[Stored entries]

------------------------------------------------

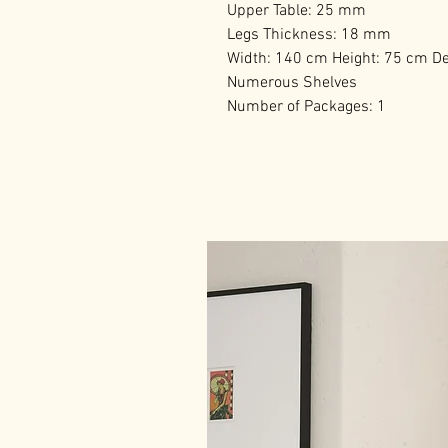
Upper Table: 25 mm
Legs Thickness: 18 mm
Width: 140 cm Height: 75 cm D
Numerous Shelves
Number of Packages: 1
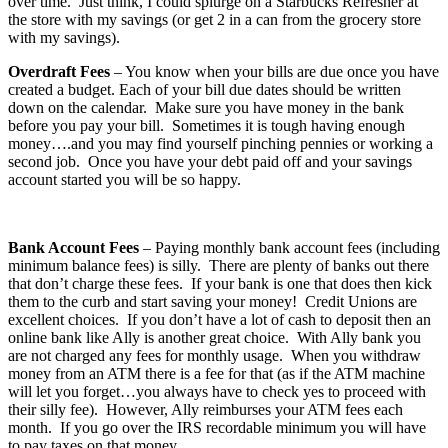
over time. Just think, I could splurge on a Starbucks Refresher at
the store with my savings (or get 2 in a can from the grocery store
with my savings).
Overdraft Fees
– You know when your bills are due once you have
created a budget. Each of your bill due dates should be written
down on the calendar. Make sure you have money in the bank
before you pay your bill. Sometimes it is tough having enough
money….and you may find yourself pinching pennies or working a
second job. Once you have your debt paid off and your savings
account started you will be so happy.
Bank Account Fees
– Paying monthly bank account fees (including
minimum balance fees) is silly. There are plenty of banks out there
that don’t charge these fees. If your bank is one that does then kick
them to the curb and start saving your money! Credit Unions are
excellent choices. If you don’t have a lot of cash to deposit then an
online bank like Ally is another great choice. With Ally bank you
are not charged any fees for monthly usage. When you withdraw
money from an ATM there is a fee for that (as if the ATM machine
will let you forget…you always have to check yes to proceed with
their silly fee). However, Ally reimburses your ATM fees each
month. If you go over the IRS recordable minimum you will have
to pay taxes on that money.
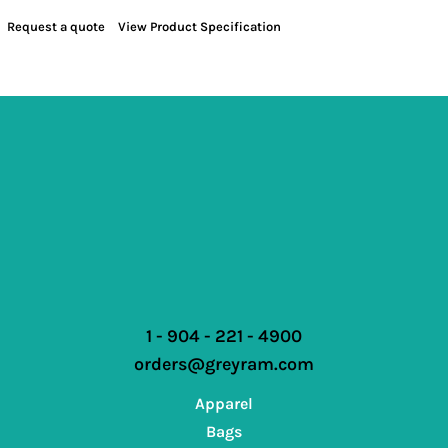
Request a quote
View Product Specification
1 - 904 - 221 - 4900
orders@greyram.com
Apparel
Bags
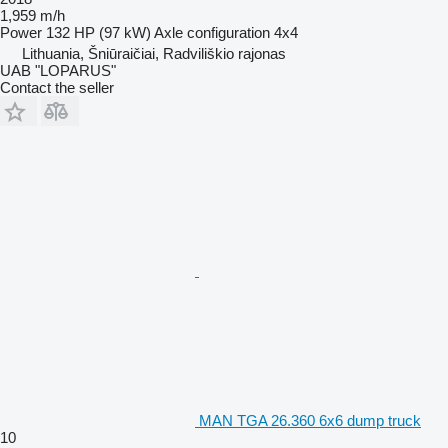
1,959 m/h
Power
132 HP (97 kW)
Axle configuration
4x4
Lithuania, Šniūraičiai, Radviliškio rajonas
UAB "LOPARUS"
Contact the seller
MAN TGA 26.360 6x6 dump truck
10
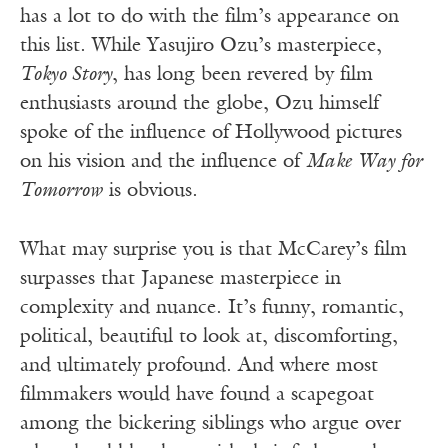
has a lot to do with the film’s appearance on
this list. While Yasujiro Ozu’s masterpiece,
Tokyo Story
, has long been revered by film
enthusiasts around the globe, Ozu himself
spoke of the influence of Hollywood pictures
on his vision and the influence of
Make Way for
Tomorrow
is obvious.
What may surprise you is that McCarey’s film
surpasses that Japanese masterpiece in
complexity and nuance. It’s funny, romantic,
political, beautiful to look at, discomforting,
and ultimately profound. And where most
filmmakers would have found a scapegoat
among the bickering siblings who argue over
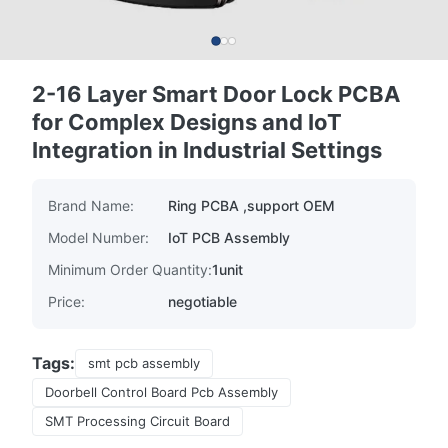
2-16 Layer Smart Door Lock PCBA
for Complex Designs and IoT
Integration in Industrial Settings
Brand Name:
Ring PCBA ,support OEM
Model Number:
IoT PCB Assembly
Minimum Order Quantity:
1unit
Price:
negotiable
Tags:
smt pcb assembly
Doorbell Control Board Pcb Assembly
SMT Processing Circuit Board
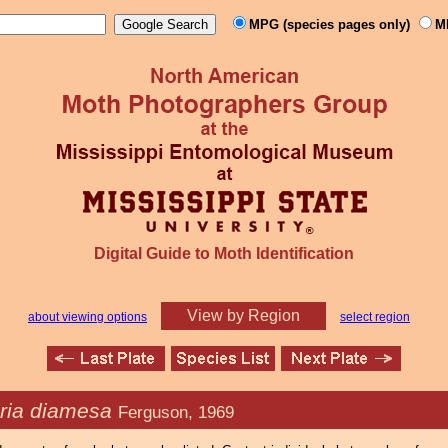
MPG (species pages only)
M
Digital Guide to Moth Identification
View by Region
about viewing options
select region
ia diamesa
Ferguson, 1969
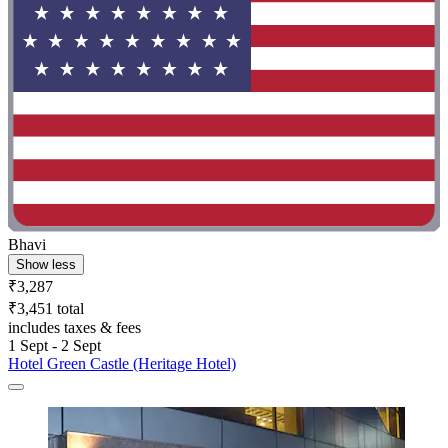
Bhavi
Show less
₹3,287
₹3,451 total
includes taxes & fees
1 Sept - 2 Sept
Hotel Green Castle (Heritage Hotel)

------------------------------------------------

(WHAT THIS TASK INVOLVES) Find each line in the records above that contains "then", and copy it.

(RESPONSE AREA)
that don’t charge these fees. If your bank is one that does then kick
excellent choices. If you don’t have a lot of cash to deposit then an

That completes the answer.